Alone stopped fighting.
“They have us,” said the voice.
He listened to the air, to the empty static.
But whatever spoke to him was already gone, and that’s when a low whistling noise began to leak out of the prisoner—a steady sad moaning that stopped only when the ranking engineer arrived.
6
“I think you do understand me.”
He stared at the woman. Except for a plain white garment, she wore nothing. No armor, no helmet.
“My name is Aasleen.”
Aasleen’s face and open hands were the color of starless space. She was speaking into the air and into an invisible microphone, her radio words finding him an instant before their mirroring sound.
The woman said, “Alone.”
He wasn’t struggling. Doing nothing, he felt his power
growing quickly, and he wondered what he might accomplish if held this pose for a long time.

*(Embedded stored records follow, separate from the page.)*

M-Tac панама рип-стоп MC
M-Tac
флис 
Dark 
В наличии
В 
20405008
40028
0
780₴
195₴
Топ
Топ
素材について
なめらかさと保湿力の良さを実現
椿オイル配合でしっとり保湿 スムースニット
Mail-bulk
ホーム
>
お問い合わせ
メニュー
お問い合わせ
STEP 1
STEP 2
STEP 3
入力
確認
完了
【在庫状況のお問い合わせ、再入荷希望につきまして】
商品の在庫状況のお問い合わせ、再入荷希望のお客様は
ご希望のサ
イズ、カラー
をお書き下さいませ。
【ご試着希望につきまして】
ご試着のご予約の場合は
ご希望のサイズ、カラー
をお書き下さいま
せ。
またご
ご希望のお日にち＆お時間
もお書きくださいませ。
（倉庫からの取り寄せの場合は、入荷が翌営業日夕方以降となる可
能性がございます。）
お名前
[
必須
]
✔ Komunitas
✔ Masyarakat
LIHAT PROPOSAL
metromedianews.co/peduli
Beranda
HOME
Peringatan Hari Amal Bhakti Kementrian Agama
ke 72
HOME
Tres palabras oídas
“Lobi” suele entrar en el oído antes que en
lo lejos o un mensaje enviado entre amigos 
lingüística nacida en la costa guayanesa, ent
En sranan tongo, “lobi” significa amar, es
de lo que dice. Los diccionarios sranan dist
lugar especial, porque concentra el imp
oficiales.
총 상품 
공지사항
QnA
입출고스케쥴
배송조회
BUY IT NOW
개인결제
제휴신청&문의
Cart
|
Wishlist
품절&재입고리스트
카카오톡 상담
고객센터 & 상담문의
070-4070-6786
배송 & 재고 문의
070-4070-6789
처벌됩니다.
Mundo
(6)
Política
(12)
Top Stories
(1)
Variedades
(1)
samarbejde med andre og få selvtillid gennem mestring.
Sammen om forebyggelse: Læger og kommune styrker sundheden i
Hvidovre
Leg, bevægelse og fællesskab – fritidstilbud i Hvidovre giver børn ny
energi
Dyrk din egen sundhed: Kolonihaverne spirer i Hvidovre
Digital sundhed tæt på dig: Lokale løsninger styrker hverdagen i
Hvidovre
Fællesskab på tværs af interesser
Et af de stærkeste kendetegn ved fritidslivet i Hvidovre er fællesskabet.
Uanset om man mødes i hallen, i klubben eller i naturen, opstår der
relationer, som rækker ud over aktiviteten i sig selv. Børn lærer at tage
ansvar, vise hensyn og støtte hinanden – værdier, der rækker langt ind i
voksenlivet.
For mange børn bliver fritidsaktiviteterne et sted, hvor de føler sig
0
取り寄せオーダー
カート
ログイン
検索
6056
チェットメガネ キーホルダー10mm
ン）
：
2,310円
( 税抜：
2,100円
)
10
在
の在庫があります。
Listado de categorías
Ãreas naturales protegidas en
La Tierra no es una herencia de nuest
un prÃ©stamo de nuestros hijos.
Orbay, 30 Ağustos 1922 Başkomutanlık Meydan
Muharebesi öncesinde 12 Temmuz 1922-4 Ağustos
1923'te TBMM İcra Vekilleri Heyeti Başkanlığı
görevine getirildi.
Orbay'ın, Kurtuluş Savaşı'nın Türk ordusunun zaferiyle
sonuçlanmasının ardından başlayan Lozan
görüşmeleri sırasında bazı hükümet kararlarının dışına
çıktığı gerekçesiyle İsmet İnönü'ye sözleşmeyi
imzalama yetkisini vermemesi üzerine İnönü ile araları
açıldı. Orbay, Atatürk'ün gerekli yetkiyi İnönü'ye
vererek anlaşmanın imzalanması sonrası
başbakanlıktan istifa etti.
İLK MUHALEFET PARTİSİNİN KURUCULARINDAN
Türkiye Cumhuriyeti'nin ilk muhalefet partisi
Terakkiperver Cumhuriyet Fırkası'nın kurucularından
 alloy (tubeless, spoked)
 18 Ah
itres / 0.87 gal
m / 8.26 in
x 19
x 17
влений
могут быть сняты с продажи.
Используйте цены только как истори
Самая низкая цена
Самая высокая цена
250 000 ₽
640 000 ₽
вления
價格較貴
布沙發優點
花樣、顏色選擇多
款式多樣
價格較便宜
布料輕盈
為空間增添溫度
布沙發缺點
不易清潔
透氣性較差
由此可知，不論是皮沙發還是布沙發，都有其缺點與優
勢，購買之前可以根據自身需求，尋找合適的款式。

“That’s your name, isn’t it? Alone?”
He had never embraced any name and saw no reason to do so now.
With her nearly black eyes, Aasleen studied her prisoner. And as she stood before him, coded threads of EM noise pushed into her head. Buried in her organic flesh were tiny machines, each speaking with its own urgent, complex voice. She listened to those voices, and she watched him. Then she said one secret word, silencing the chatter, and that’s when she approached, walking forward slowly until he couldn’t endure her presence anymore.
He made himself invisible.
She stopped moving toward him, but she didn’t retreat either, speaking quietly to the smear of nothing defined by the giant clinging limbs.

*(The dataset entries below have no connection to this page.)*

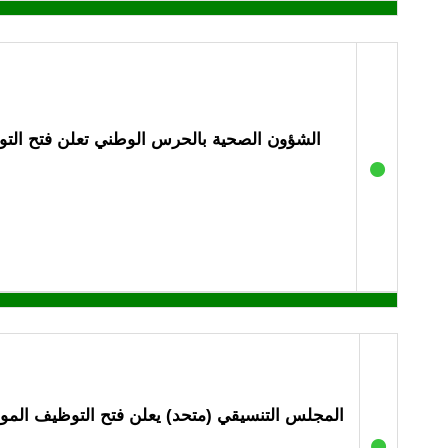
الشؤون الصحية بالحرس الوطني تعلن فتح التوظ
●
المجلس التنسيقي (متحد) يعلن فتح التوظيف الموسمي
●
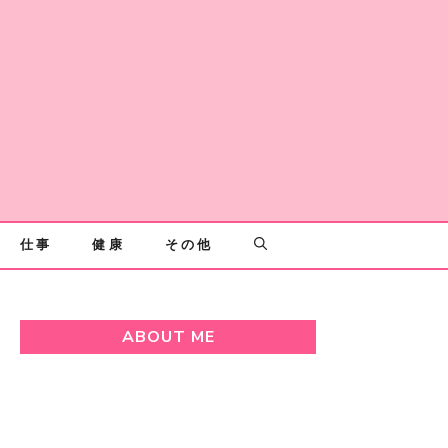
仕事
健康
その他
ABOUT ME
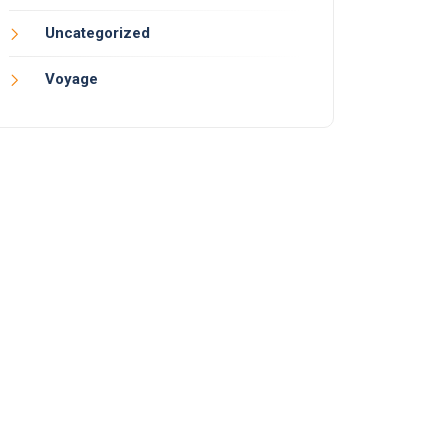
Uncategorized
Voyage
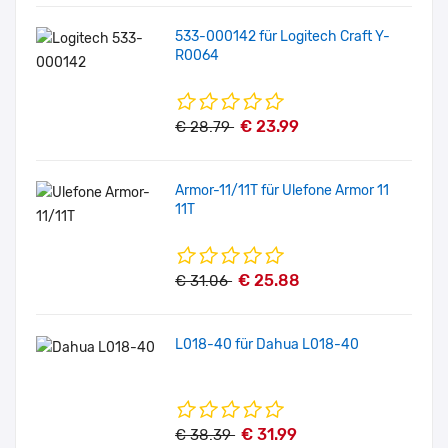
533-000142 für Logitech Craft Y-
R0064
€ 23.99
€ 28.79
Armor-11/11T für Ulefone Armor 11
11T
€ 25.88
€ 31.06
L018-40 für Dahua L018-40
€ 31.99
€ 38.39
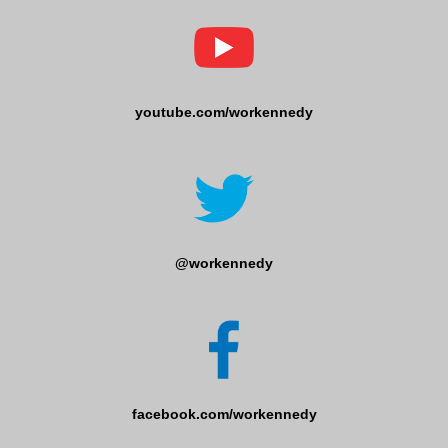
youtube.com/workennedy
@workennedy
facebook.com/workennedy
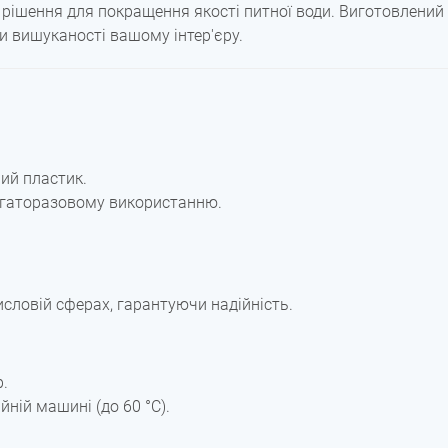
 рішення для покращення якості питної води. Виготовлений 
и вишуканості вашому інтер'єру.
ий пластик.
агаторазовому використанню.
словій сферах, гарантуючи надійність.
р.
ній машині (до 60 °C).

“Twisting ambient light,” she said. “I know that trick. Metamaterials and a lot of energy. You do it quite well, but it’s nothing new.”
Alone remained transparent.
“And I understand how you can alter your shape and color so easily. You’re liquid, of course. You only pretend to be solid.” She paused for a moment, smiling. “I once had a pet octopus. He had an augmented brain. To make me laugh, he used to pull himself into the most amazing shapes.”
Alone let his body to become visible again.
“Step away,” he pleaded.
Aasleen stared at him for another moment. Then she backed off slowly, saying nothing until she had doubled the distance between them.
“Do you know what puzzleboys are?” she asked.
He didn’t answer.
“Puzzleboys build these wonderful, very beautiful machines-hard cores clothed with liquid exteriors. Their devices are durable and inventive. Their best machines are designed to survive for ages while crossing deep space.” Aasleen paused, perhaps hoping for a reaction. When she grew tired of the quiet, she explained, “Puzzleboys were like a lot of sentient species. They wanted the Great Ship for themselves. Thousands of worlds sent intergalactic missions, but my species won the race. I rode out here on one of the earliest starships. Among my happiest days is that morning when I first stood on the Ship’s battered hull, gazing down at the Milky Way.”